Copy all configured tables from gold to export, writing both .parquet and .csv versions.

Returns: None

Behaviour:

  • If bi_export.enabled is false, the method returns immediately without doing anything
  • For each table in each BI project: copies the Parquet and writes a CSV at the same path with .csv extension
  • Missing source files produce a warning and are skipped

Example:

cfg = load_project("sales_project")
exporter = BIExporter(cfg)
exporter.export()
# 📤  [export/default] parquet → ./data/export/default/summary.parquet
# 📄  [export/default] csv    → ./data/export/default/summary.csv

Hamilton Nodes

The Hamilton DAG nodes in pipeline/nodes.py wire the four classes together:

def config(cfg: dict) -> dict:
    """Pass the raw merged config dict into the DAG."""
    return cfg

def bronze(config: dict) -> dict[str, Path]:
    """Ingest source tables via dlt → raw Parquet in the bronze layer."""
    return BronzeLoader(config).load()

def silver(config: dict, bronze: dict[str, Path]) -> dict[str, Path]:
    """Apply structural transforms and UDFs → silver Parquet."""
    return SilverTransformer(config).transform()
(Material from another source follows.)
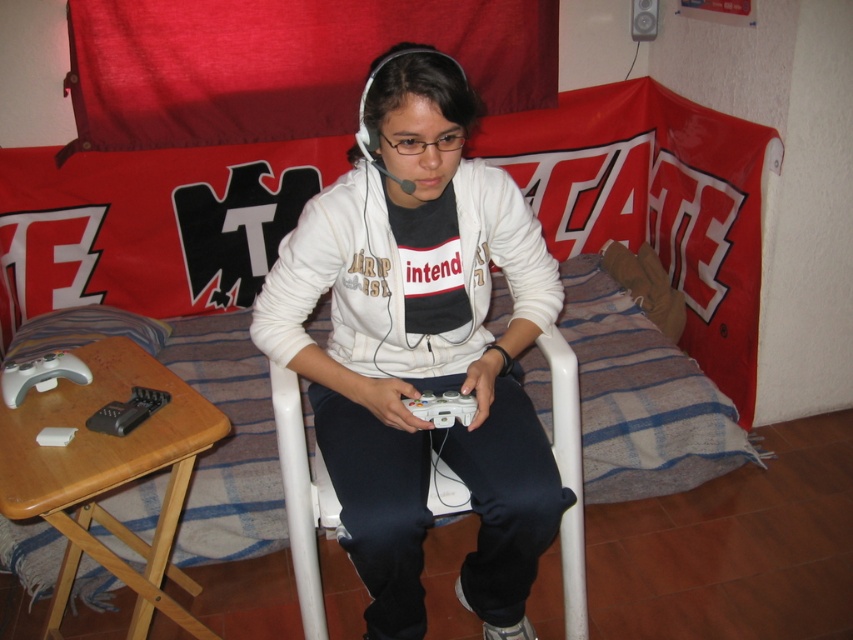
You are trying to determine which game controller is more suitable for your child who has small hands. The white matte game controller at left and the white matte game controller at lower center are both available. Based on the image, which one would you choose?

The white matte game controller at lower center is smaller in size than the white matte game controller at left, so it would be more suitable for a child with small hands.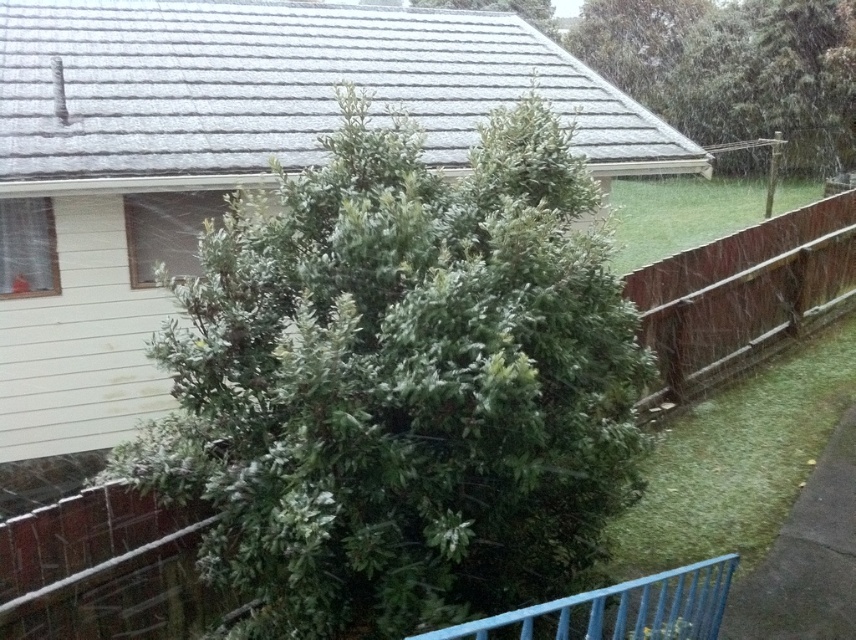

def gold(config: dict, silver: dict[str, Path]) -> dict[str, list[Path]]:
    """Aggregate silver tables → per-BI-project gold Parquet."""
    return GoldAggregator(config).aggregate()

def bi_export(config: dict, gold: dict[str, list[Path]]) -> None:
    """Copy gold Parquet to the export directory; write CSV fallbacks."""
    BIExporter(config).export()

Hamilton infers execution order from argument names — silver(config, bronze) automatically depends on both the config and bronze nodes.